Emmanuel Véron : Le terme d’allié est excessif et inapproprié. Le mot est trop fort et ne donne à comprendre la réalité de l’articulation Moscou-Pékin, qui est une relation singulière, asymétrique et opportuniste, pas une alliance. Il y a un partenariat stratégique qui correspond à des relations importantes dans différents domaines et qui se sont accrues depuis une décennie, corrélativement à l’arrivée au pouvoir de Xi Jinping et le retour au Kremlin de Vladimir Poutine.

Les relations sino-russes sont articulées par essentiellement trois paramètres :

-        Achats d’hydrocarbures et plus largement de ressources naturelles par la Chine à la Russie.

-        L’achat d’armes par Pékin à Moscou.

-        L’articulation non-occidentale pour peser contre l’occident, en premier lieu les Etats-Unis.

Les limites sont assez claires et la guerre en Ukraine les révèle puissamment. Pékin n’engagera jamais des troupes chinoises au sol aux côtés de l’armée russe dans un scénario de haute intensité, c’est-à-dire la guerre.

Peut-on penser que la position chinoise est une sorte d'équilibre subtil entre l'Occident et la Russie ? Cette position est-elle la plus à même de protéger les intérêts chinois ?

La position n’est pas si subtile, plutôt assez délicate pour la Chine et le pouvoir à Pékin. Il est évident que Pékin savait qu’une intervention militaire se préparait côté russe pour envahir l’Ukraine.
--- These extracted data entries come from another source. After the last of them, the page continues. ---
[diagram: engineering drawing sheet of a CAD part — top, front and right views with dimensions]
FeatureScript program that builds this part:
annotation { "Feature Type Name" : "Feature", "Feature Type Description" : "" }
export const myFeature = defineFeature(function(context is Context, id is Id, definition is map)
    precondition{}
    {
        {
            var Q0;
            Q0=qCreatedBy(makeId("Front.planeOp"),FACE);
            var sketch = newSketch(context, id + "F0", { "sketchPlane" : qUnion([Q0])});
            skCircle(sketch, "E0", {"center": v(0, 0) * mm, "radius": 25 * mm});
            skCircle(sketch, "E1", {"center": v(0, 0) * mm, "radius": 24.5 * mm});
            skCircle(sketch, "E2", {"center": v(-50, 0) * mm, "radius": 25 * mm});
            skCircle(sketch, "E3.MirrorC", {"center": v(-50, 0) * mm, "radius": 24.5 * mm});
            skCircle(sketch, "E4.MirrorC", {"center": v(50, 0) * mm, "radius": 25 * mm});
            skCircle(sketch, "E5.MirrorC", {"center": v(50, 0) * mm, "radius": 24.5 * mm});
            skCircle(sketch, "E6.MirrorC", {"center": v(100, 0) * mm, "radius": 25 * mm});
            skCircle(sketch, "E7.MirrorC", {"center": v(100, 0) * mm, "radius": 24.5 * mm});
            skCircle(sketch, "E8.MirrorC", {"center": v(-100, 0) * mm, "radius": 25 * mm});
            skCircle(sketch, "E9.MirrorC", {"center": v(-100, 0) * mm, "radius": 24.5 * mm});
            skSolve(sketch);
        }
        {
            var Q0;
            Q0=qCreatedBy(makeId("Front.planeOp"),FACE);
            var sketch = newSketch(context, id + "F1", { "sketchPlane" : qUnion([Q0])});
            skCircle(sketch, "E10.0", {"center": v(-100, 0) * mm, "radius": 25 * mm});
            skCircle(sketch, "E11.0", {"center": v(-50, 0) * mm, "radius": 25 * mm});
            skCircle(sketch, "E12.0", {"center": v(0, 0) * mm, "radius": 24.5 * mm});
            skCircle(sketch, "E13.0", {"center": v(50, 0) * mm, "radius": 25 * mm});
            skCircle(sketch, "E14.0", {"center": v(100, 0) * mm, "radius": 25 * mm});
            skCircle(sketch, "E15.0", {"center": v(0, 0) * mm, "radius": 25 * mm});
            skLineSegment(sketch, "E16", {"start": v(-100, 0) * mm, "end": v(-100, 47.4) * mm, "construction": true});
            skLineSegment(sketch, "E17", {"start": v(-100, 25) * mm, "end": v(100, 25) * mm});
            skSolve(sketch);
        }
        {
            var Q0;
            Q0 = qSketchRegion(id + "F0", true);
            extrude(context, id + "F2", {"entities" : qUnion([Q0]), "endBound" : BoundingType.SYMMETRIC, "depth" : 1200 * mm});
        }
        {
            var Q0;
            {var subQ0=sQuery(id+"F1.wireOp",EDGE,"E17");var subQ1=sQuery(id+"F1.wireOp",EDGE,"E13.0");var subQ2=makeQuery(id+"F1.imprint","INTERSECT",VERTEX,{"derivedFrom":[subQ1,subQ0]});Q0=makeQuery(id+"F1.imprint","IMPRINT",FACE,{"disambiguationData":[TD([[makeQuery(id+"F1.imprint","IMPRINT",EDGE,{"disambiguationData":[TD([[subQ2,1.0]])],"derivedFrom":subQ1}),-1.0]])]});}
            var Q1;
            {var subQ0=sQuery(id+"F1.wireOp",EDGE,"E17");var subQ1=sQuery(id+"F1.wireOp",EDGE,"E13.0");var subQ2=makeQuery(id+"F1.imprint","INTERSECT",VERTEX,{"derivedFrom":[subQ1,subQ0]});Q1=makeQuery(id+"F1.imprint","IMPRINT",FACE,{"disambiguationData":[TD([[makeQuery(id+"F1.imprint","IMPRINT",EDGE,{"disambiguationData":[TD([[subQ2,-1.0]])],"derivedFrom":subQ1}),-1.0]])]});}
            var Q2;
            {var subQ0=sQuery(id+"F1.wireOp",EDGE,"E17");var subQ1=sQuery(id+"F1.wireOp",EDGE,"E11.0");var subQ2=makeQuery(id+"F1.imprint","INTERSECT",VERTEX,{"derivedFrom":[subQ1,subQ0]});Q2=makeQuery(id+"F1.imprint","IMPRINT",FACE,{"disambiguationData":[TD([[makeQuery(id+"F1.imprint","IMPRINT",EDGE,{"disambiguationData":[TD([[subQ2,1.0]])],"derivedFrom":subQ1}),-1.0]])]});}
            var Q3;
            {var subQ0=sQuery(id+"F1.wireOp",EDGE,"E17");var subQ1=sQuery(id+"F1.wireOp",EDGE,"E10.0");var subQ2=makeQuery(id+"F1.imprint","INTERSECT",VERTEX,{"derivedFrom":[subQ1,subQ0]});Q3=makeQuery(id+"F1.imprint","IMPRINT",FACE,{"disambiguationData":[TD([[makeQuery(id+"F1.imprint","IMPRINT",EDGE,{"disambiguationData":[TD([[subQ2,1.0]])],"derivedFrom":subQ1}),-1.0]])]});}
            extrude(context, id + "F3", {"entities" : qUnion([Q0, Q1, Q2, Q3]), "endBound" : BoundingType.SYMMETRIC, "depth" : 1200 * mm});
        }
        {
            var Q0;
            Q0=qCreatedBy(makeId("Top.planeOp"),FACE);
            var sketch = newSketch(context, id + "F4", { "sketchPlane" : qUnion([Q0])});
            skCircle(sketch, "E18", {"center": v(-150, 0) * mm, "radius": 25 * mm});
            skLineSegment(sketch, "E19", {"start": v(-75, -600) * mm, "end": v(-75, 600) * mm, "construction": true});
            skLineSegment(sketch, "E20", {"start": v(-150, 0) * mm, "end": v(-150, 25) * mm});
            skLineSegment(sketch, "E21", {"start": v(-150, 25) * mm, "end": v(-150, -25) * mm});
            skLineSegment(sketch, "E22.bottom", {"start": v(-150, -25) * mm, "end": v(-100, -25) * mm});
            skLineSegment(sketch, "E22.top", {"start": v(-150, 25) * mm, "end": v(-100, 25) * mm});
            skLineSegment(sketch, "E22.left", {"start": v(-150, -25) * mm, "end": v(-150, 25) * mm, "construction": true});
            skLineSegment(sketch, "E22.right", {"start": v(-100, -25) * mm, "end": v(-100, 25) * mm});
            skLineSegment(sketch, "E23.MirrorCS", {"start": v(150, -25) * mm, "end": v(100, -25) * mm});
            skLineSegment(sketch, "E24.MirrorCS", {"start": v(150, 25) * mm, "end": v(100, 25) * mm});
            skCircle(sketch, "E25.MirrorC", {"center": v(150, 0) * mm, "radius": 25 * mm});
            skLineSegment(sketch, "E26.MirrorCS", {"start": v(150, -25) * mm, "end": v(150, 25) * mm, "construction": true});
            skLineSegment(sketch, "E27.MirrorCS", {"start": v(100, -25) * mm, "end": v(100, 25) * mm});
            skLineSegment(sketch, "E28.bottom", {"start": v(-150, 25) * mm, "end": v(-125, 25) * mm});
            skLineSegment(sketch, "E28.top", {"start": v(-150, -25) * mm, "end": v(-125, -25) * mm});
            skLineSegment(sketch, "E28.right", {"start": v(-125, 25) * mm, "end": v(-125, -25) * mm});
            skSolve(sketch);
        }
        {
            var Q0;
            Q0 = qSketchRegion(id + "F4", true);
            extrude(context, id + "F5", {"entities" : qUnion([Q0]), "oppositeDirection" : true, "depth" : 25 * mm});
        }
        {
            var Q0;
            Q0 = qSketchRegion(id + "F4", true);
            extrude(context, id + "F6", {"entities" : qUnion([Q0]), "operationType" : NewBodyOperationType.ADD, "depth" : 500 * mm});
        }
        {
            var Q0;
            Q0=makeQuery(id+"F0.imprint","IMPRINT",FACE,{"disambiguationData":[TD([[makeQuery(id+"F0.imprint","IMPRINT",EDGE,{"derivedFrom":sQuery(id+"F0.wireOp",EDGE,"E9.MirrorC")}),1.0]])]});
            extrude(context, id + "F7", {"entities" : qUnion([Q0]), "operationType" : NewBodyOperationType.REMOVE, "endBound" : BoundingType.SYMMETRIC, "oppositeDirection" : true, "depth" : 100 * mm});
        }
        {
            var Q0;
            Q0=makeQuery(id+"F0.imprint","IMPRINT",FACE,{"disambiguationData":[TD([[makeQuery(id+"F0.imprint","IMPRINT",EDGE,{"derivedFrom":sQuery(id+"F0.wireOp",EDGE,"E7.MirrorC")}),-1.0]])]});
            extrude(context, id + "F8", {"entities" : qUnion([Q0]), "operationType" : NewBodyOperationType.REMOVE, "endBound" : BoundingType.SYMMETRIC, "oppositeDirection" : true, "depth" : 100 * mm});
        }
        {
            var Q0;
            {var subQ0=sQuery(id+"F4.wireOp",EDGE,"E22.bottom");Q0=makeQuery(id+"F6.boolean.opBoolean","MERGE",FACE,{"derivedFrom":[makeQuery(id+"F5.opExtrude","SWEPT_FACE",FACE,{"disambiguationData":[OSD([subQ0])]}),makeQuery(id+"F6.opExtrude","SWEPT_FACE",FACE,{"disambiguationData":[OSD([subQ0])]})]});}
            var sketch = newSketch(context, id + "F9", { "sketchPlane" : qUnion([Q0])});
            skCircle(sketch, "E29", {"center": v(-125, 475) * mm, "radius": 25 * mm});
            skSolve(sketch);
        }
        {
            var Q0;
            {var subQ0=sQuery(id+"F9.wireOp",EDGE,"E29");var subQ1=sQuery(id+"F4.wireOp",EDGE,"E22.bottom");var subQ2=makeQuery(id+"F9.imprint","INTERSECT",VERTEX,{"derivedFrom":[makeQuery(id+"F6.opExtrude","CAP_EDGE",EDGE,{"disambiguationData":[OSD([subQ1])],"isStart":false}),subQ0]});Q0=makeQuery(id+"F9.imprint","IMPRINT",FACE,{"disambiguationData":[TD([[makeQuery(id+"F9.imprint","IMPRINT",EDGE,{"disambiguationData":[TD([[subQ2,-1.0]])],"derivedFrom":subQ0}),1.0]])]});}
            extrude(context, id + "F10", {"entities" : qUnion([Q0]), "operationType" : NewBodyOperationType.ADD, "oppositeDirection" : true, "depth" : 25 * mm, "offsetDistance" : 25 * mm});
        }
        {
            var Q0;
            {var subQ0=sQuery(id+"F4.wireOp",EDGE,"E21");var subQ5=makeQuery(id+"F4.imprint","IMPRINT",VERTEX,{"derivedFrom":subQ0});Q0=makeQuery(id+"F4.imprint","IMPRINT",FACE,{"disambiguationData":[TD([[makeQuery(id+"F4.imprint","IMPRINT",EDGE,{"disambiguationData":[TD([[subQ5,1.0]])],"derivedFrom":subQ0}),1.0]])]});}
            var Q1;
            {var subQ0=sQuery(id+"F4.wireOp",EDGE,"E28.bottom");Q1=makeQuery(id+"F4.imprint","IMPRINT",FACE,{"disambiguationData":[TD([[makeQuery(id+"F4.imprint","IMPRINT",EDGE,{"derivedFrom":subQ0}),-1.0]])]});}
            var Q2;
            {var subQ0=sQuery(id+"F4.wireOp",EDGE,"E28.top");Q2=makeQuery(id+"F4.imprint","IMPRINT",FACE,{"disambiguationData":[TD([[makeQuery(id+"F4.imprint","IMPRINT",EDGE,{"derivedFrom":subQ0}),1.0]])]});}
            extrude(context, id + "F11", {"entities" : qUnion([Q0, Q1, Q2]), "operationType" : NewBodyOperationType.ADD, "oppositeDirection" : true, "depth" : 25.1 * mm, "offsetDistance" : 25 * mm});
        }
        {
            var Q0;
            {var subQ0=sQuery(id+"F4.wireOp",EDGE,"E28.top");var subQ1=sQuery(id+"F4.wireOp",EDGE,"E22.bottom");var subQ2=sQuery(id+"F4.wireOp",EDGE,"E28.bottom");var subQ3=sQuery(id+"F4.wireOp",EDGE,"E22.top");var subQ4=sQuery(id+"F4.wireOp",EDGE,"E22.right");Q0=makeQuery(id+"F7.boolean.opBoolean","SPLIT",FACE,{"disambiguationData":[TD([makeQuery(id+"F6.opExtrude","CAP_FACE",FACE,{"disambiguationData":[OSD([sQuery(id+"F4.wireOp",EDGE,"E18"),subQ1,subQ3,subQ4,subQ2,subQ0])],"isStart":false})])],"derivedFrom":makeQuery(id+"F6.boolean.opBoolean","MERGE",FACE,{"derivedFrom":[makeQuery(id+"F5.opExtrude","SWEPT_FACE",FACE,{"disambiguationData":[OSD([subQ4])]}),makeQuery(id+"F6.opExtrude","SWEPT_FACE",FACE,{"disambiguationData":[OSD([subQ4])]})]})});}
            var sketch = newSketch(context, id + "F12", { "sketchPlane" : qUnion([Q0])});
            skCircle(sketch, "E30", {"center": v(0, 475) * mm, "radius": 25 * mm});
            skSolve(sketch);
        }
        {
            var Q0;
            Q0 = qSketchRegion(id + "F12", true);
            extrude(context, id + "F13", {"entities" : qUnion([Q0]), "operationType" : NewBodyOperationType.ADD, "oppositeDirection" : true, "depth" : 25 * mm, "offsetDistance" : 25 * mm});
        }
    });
L’ampleur et la réalité de la guerre en revanche n’ont pas été si subtilement anticipé par Pékin (ou Moscou). La Chine soutien indirectement son partenaire russe, mais s’inquiète de la mise à l’arrêt des « routes de la soie terrestres » passant par l’Ukraine, la Russie et la Biélorussie. D’autre part, le scénario d’un occident (UE et Otan) amorphe face à l’agression de V Poutine se montre être une erreur d’appréciation fondamentale et recompose d’éventuels scénarios militaires pour Taiwan. 

Ainsi, depuis les premières semaines de la guerre (2022), Pékin se montre à la fois distant mais soutien indirectement son partenaire, Vladimir Poutine, par des moyens assez limités, de peur également que des sanctions économiques s’entendent à la Chine. 


Quelles pourraient être les conséquences pour Pékin si la Chine se rangeait ouvertement du côté de Moscou ? Si elle se rangeait du côté de l’OTAN ? 

Impossible de se « ranger » du côté, c’est à l’opposé de son environnement stratégique et de ses doctrines et de sa culture politique et stratégique. S’il y avait un scénario qui ferait que Pékin se rangerait du côté de Pékin, le régime s’afficherait dans une fuite en avant politique et diplomatique qui décrédibiliserait ses postures mondiales et son économie. Pékin préfère jouer avec la distance géographique du théâtre ukrainien pour ne pas trop s’exposer et espérer une sortie de crise où l’Otan et l’UE ne se renforcent pas. D’autre part, l’affaiblissement de la Russie de Poutine et l’hypothèse d’une Russie après Poutine n’inquiète pas davantage Pékin. Au contraire, une Russie très affaiblie sert les intérêts de la Chine, en termes de contrats, d’accès aux ressources naturelles et de partition de la Fédération de Russie.



Alors que la Chine et la Russie semblaient se rapprocher avant le début de l’invasion russe, la guerre en Ukraine a-t-elle définitivement enterré cette possibilité ? 

A priori non, Pékin évalue ce qu’elle estime être « la bonne distance » dans un affiche international et son degré d’exposition de son soutien à Poutine dans la guerre en Ukraine. L’opportunisme dans les relations internationales n’est pas au point mort.